Die EU in Afghanistan: Im Kampf vermisst

Die Rücknahme der Bewerbung des Briten Paddy Ashdown für den Posten des UNO-Sondergesandten in Afghanistan bedeutet, dass es noch eine Zeitlang dauern wird, bis die internationale Gemeinschaft in diesem Land mit einer Stimme sprechen wird. Diese gemeinsame Stimme ist nötig, denn sechs Jahre Krieg und die größte Militäroperation in der Geschichte der NATO haben  nicht gereicht, um den Aufstand in Afghanistan niederzuschlagen. Somit bleibt Präsident Hamid Karsais zunehmend korrupte Regierung weiterhin auf die Präsenz internationaler Truppen angewiesen.

Afghanistan ist das fünftärmste Land der Welt und der größte Opiumproduzent. Die ohnehin schwache Zentralregierung wird durch die Herrschaft der Warlords und den Aufstand der Taliban noch weiter untergraben. Für diese Zustände gibt es viele Gründe, aber zumindest ein gewisser Teil der Schuld liegt bei der Europäischen Union.
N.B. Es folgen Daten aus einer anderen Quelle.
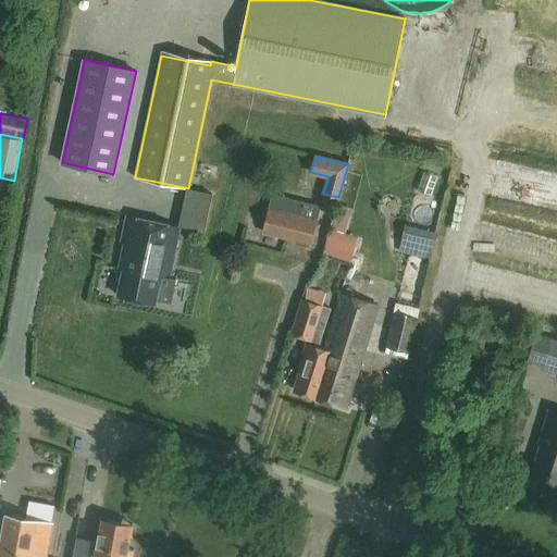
[(272,194),(263,232),(296,239),(297,244),(309,246),(312,244),(313,245),(323,207),(272,194)]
Auf dem Papier nimmt sich das EU-Engagement beeindruckend aus. Fünfundzwanzig EU-Länder beteiligen sich an der 35.000 Mann starken NATO-Armee in Afghanistan und stellen somit mehr als die Hälfte aller Truppen. Ein Drittel aller regionalen Wiederaufbauteams stehen unter dem Kommando der EU-Länder, die gemeinsam mit der Europäischen Kommission ein Drittel des Wiederaufbaus in Afghanistan nach 2001 finanzierten.